Les élections législatives 2017 se sont déroulées dans un contexte politique et socio-économique difficile. Baisse des recettes pétrolières et amenuisement des réserves de change, effondrement du pouvoir d’achat et absence de véritables réformes structurelles. Le contexte géopolitique n’est pas en reste. Il affecte grandement le climat dans lequel baigne le pays.
Le taux de participation national aux élections législatives du 4 mai 2017 a atteint 38.25% soit 8.528.355 votants des 23.251.503 inscrits, soit plus de 14723148 d’abstentionnistes, un nombre effarant en augmentation exponentielle par rapport à 2012, qui dénote de la fracture entre gouvernants et gouvernés.

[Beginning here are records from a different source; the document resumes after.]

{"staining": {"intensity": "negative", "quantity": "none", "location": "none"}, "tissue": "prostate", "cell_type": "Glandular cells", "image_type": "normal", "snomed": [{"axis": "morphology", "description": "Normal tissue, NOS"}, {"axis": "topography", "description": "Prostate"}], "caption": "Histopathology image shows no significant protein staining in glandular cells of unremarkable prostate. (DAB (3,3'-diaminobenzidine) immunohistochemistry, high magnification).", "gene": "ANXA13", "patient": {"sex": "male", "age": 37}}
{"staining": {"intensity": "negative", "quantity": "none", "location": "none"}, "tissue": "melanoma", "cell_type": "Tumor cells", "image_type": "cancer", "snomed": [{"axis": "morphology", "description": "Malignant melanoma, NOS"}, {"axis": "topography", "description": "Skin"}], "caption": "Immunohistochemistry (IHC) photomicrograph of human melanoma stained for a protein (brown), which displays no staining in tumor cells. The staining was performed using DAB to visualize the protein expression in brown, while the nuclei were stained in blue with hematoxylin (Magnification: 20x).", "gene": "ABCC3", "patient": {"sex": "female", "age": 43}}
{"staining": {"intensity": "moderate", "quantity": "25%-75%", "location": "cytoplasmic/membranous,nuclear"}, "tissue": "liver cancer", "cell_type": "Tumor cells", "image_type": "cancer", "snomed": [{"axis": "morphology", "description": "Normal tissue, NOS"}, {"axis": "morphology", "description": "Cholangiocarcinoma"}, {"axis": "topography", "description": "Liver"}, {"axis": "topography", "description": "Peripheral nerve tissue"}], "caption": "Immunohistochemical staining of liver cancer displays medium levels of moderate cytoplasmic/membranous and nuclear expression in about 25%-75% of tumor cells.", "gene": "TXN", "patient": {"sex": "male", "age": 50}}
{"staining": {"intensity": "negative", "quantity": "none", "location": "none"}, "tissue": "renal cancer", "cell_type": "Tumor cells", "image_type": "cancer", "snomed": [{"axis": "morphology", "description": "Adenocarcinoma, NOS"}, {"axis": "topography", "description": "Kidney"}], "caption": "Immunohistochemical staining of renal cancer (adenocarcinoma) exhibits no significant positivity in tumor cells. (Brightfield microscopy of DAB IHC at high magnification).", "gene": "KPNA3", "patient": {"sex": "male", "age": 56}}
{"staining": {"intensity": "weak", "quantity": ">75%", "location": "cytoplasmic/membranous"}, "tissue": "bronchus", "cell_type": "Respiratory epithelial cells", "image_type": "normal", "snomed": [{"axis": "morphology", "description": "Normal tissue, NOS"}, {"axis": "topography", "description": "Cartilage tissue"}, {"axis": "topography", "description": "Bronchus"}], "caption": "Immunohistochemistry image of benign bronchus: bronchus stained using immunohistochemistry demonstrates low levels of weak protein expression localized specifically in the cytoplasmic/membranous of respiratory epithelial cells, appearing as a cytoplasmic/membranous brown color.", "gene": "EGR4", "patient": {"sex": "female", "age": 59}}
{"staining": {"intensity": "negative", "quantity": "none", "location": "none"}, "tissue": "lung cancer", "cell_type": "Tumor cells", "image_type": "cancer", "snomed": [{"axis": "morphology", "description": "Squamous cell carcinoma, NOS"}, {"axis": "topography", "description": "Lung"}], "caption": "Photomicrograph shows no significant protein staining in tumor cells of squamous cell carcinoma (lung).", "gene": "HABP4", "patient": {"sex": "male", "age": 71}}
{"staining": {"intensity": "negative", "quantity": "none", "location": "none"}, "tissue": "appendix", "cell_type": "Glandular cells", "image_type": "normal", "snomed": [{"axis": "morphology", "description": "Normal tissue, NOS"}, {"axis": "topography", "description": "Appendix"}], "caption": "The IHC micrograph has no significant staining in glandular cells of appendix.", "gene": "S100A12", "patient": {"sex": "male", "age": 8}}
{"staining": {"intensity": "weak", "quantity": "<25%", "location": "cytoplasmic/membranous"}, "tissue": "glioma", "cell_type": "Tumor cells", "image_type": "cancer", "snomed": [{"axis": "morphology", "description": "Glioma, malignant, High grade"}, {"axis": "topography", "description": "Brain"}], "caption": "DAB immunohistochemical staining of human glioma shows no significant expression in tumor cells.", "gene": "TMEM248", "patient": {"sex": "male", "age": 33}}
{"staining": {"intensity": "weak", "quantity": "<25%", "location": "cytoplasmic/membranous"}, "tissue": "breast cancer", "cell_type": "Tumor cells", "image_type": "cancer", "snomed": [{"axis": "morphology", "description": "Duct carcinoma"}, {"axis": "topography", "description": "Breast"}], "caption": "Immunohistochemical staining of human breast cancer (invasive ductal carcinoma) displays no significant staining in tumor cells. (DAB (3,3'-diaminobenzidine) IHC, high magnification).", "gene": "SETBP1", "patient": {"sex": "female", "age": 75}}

Un ras-le bol de ces derniers qui ne veulent pas participer à un jeu, aux règles viciées et aux manœuvres peu orthodoxes. Un coup de grâce pour la représentativité et la légitimité politique.
Le fait marquant est le peu d’engouement de la part des Algériens et notamment une grande partie des jeunes qui ont marqué par leur abstention leur rupture avec la classe politique. Celle de la vielle garde qui se revendique de la légitimité historique et celle opportuniste qui l’a ralliée. Même cette alliance de partis islamistes, tendance frères musulmans, (MSP et Front du changement) prompte à dégainer le discours religieux en prétendant l’opposition s’est faite grillée aux yeux de ses partisans et de ses électeurs habituels, même si avec 33 sièges au compteur, elle se positionne comme la 3éme force de la Chambre basse.
On se souviendra du lâchage des alliés (TAJ), Al-Islah et Ennahdha) avec lesquels, ils avaient formé en 2012, l’Alliance de l’Algérie verte (AAV) et la fragmentation de leur camp. Le score obtenu est loin d’être une prouesse, de leur propre aveu.
Les résultats du scrutin confirment ce désaveu populaire, l’hypocrisie en barbe et en voile a récolté ce qu’elle a semé. Elle va devoir composer avec la majorité parlementaire pour reprendre ce qu’elle a perdu en feignant la fronde, en droits et en privilèges au sein d’une coalition gouvernementale. Il suffit d’entendre une « fetwa » qui autorise les retournements de vestes de l’ancien chef du parti de feu Nahnah pour comprendre que tous les moyens sont bons pour accéder au pouvoir car la fin les justifie même si la morale les bannit.
L’atomisation des partis islamistes confirme également le faible poids de cette obédience sur l’échiquier politique. Les cris d’orfraie de son chef de file qui s’alarme de la fraude et qui charge les boycotteurs sur les réseaux sociaux, n’y changeront rien. L’ampleur de l’abstention estimée à plus de 60% l’atteste. Même les bulletins blancs le confirment. Cependant ce mouvement en dépit de l’amertume de sa relégation ne l’empêchera pas de rentrer dans un gouvernement élargi même en étant fragilisé.
Quant aux partis démocrates, ils ont essuyé une débâcle sans précédent. Leur discours récurrent qui n’a pas été « relooké » depuis des décennies et qui ne fait plus recette, a eu raison de leurs chances de contrebalancer la donne. La population d’électeurs a changé. Elle rajeunit et découvre de nouvelles préoccupations mais les vielles mentalités du personnel politique restent les mêmes.
La campagne électorale calamiteuse durant laquelle les partis politiques se sont adonnés à des pratiques aux ras des pâquerettes a eu raison du peu de crédit accordé à la classe politique. Les erreurs de casting et la piètre qualité des candidats qui doivent représenter le peuple au parlement étaient flagrantes.
La médiocrité d’un marketing politique bas de gamme, les discours farfelus, sans relief et sans teneur, une rhétorique puisée dans les années de plomb, des promesses frisant le ridicule, l’absence de débat national, de personnalités charismatiques avec un aplomb de leaders et surtout le déni de vérité ont fait qu’aujourd’hui le changement demeure dans les limbes et le statuquo encore une fois cautionné et entériné à la faveur des résultats du scrutin qui donnent les deux partis au pouvoir, FLN et RND vainqueurs avec 261 des sièges. Le nouveau gouvernement sortira donc de leur giron.
Le renouvellement de l’APN n’a pas eu lieu. La configuration de cette institution reste globalement la même et ce pour cinq ans en attendant 2019 qui devra sceller la succession du président Bouteflika. Les dés sont ainsi jetés et les prochaines joutes se dérouleront entre ces deux acteurs car en dépit de leur proximité, ils restent divergents sur beaucoup de dossiers et d’ici-là, dans l’arène, le duel ne sera certainement pas chevaleresque mais soumis aux intrigues de coulisses à moins qu’un nouveau rival sorte du chapeau.